Con la pubblicazione de “Il confine“, tradotto in Italia da Einaudi, Don Winslow ha concluso la sua magistrale trilogia sulla guerra alla droga, arrivando fino ai giorni nostri. Ambientato, come i due romanzi precedenti, “Il potere del cane” e “Il cartello”, fra USA e Messico, Winslow si concentra sul versante americano del narcotraffico e dei paradossi e conflitti innescati dalla guerra alla droga. In più di 900 pagine, lo scrittore americano alterna fiction e realtà, grazie a un poderoso lavoro di documentazione condotto in più di 20 anni. “Il confine” ricostruisce con molta verosimiglianza, in particolare, la guerra per l’egemonia dei traffici tra i nuovi cartelli messicani e l’avvio delle loro nuove strategie “commerciali”. Infatti, la narrazione mostra la nuova “fase” dei cartelli messicani verso il ricco mercato nordamericano: dal traffico di cannabis e cocaina a quello di eroina e dei nuovi oppiacei. Viene così ricostruita, con molta chiarezza, l’emergenza legata all’abuso di farmaci oppiodi, diffusasi negli USA a metà degli anni ’00, e che è alla base dell’epidemia successiva di morti per overdose da eroina e da fentanyl.

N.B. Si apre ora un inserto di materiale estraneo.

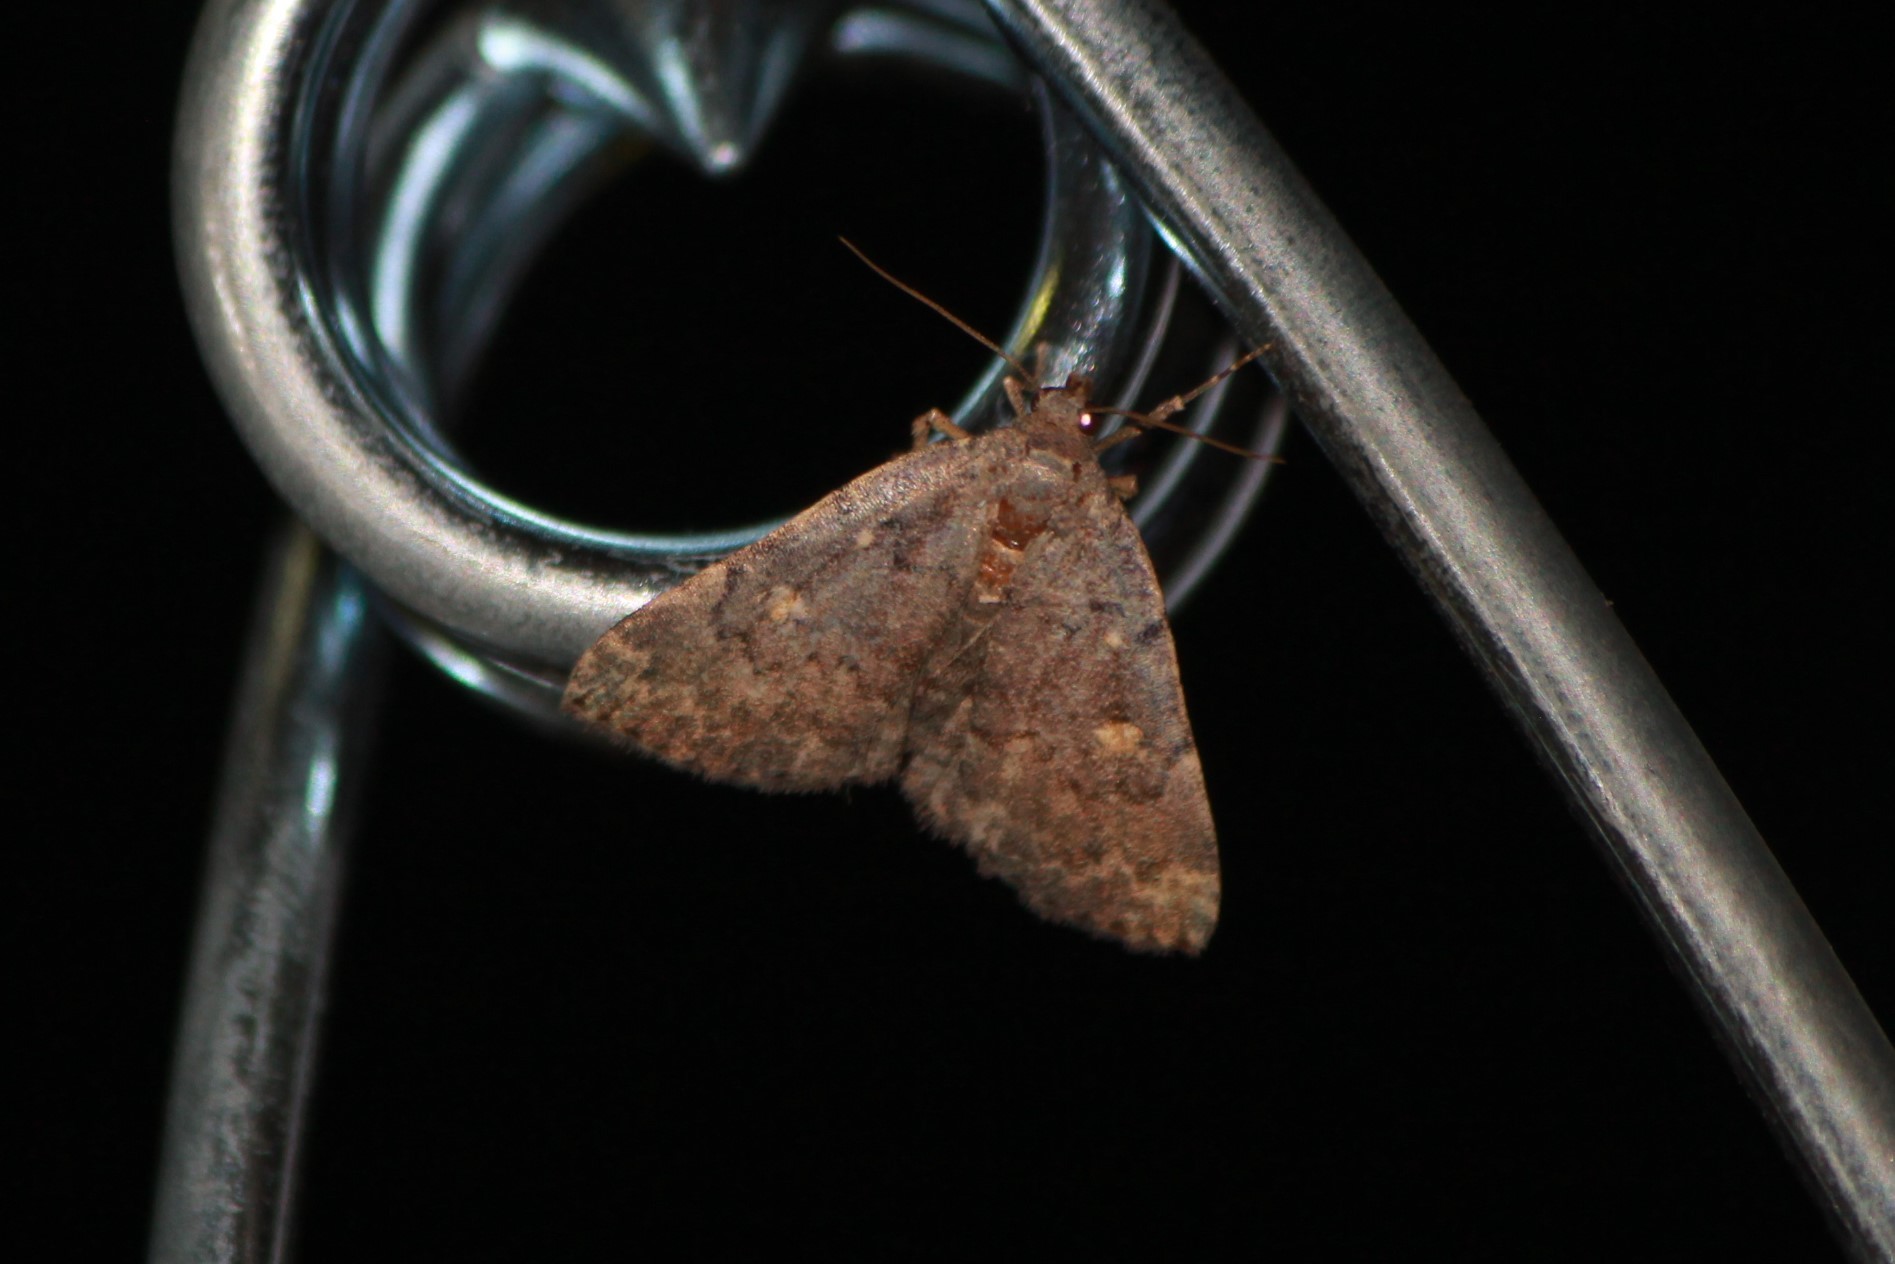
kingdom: Animalia
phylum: Arthropoda
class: Insecta
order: Lepidoptera
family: Erebidae
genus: Idia
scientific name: Idia aemula
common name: Common idia moth
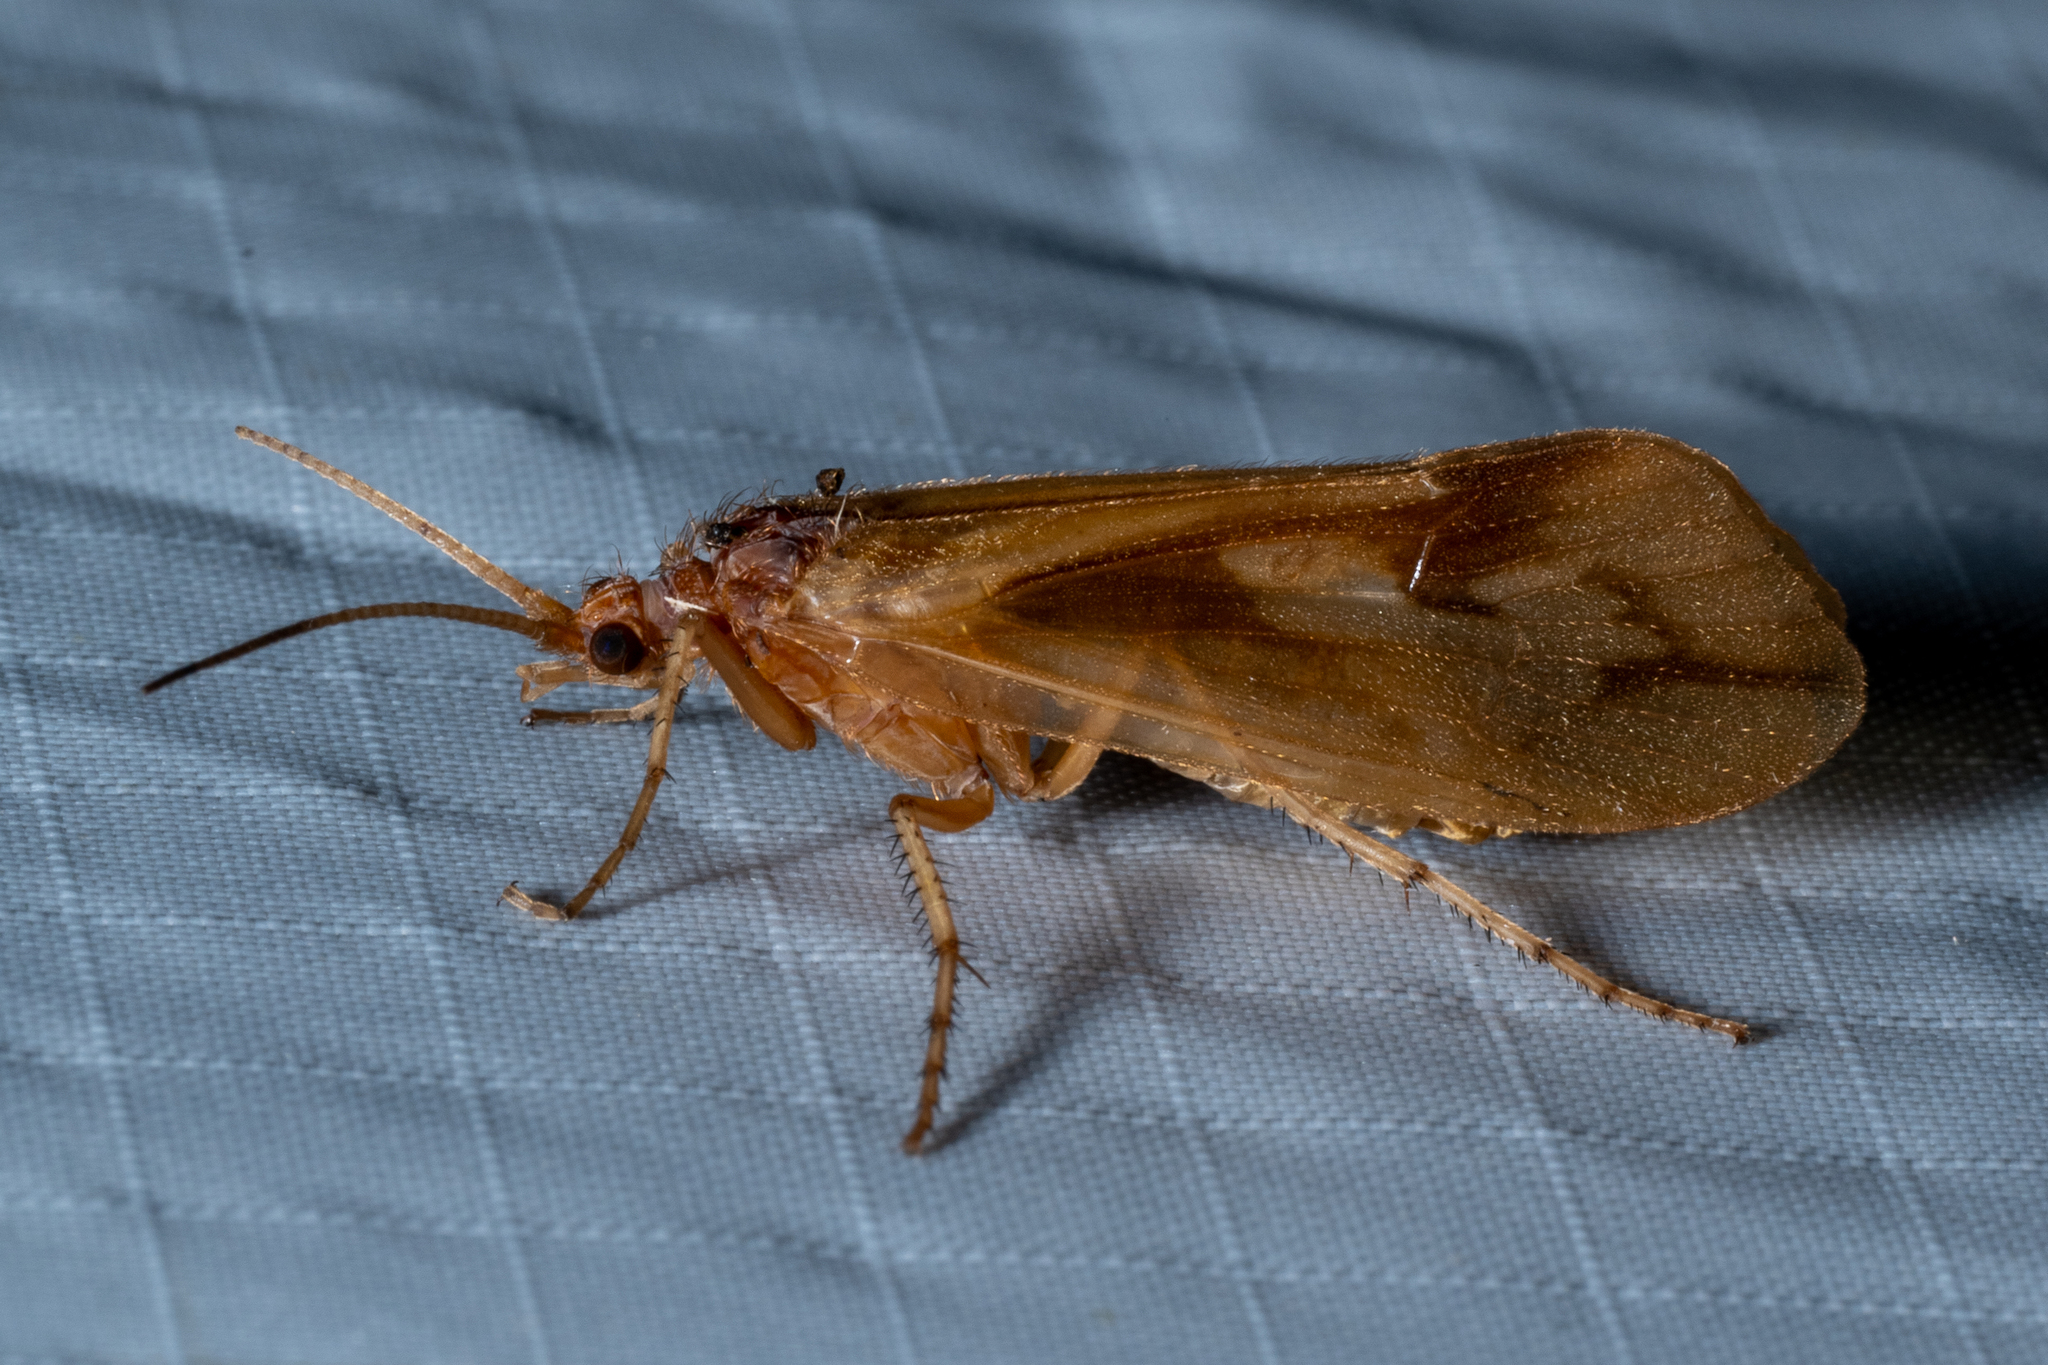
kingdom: Animalia
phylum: Arthropoda
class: Insecta
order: Trichoptera
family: Limnephilidae
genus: Platycentropus
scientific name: Platycentropus radiatus
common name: Chocolate-and-cream sedge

Anche altri episodi reali confluiscono nel romanzo: dalla sparizione e dall’uccisione di 43 studenti in Messico alla durissima lotta per il potere fra i nuovi cartelli dopo gli arresti o le uccisioni dei capi precedenti, dalla crisi del cartello di Sinaloa alle strategie della DEA e degli altri organismi di lotta alla droga. Sullo sfondo, si muovono i tanti personaggi della vicenda, in una sorta di “Guerra e pace” della lotta alla droga. Un libro, o meglio una trilogia, destinati a far discutere e a dividere l’opinione pubblica per la chiarezza e il rigore con cui, usando la fiction, Don Winslow riesce a parlare della questione droga intrecciando potere, corruzione, denaro, politica, criminalità, economia e finanza.